A lot of articles were written about serialization performance in Python. As expected, most articles focus on improving DB access using techniques like select_related and prefetch_related. While both are valid ways to improve the overall response time of an API request, they don't address the serialization itself.
And Yes you should go for multiple serializers instead of a BIG NESTED ONE
这取决于。通常,用只有前端/用户需要的数据来限制响应是一个很好的做法。当然,这些需求将在前端的视图和页面中不断发展。克服这个问题的一种方法是为不同的视图或查询参数提供不同的序列化器,例如在视图集上使用 get_serializer_class 方法,或者在序列化器本身中使用请求对象。另外,如果我没记错的话,有一个扩展允许您定义一些您想要或不想要的字段。
DRF 序列化器不仅仅是“纯粹地”执行序列化器,因为您可以重新定义字段,您可以拥有方法字段,显然还有关系字段。
大多数时候,在 IntegerField、CharFields 等字段上,序列化大量数据不会出现问题,因为它很简单。但是对于相关字段(外键、ManyToMany ...),如果您不预取它们,这可能会导致一些问题:关系和嵌套关系将为您的所有项目创建一个新的数据库查询。
例如,在您的示例中,您有专辑和曲目。如果您在获取专辑之前不预取曲目,则将为查询中的每个专辑创建一个请求!这是因为序列化器将尝试序列化每个字段,当它看到
track
字段时,Django 将从数据库中获取对象。这样做会很明显,并且根本无法扩展,即使数据集很小。处理这些问题的另一种方法是进行分页,虽然有时仍然很慢,但它允许您只提供数据库的子集,因此只有有限的项目可以序列化。
总结一下:取决于您序列化的内容,通常会因为未预取数据或方法字段而变慢。尝试尽可能多地使用分页,是的,如果您知道它的数据会更少(因此响应更快/在线数据更少),您可以使用不同的序列化器。
注意:当处理非常复杂的对象时,您不想使用大量序列化器,您可以使用 GraphQL,其中用户知道他想要什么,并向后端询问这些字段。
It depends. Usually, limiting the response with data that only the frontend/users needs it a good practice. Of course, what happens is that those needs will evolve accross your views and pages on frontend. One way to overcome that is to provide different serializer for different views or query params, using for instance the
get_serializer_class method on your viewset'
or in the serializer itself with the request object. Also, if I remember correctly, there is an extension that allows you to define some fields you want to have back or not.A DRF serializer isn't only doing serializer 'purely speaking', because you can redefine fields, you can have method fields, and obvisouly, relantionfield.
Most of the time, on fields like IntegerField, CharFields, etc, you will not have of issues with serializing lots of data, because it's straightforward. But with RelatedFields (foreignkey, ManyToMany ...), this can cause some problems if you don't prefetch them: relationship and nested relationship will create a new database query for all your items.

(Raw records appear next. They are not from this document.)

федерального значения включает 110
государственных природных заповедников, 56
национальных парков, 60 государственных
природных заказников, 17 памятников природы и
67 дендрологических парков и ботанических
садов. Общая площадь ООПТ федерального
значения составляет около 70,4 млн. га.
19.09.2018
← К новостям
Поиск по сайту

For instance, in your example you have Album and tracks. If you don't prefetch tracks before fetching album, you will create a request for each album in your query ! This is because the serializer will try to serializer each field, and when it see the
track
field, Django will fetch the object from the database. Doing so will be noticeable, and will not scale at all, even with a small dataset.Another way to deal with those problems it to do pagination, while it will still sometimes be slow, it allows you to only give a subset of your database, and thus only have limited of items to serialize.
To summarize: depends on what you serialize, usually will be slow because of not prefetching data, or because of method fields. Try to use pagination as much as you can, and yes, you can use a different serializer if you know that it will have way less data (and so having a faster response/less data on wire).
Note: when dealing with really complex objects where you don't want to have a large number of serializers, you could use GraphQL, where the user knows what he wants and ask the backend about those fields.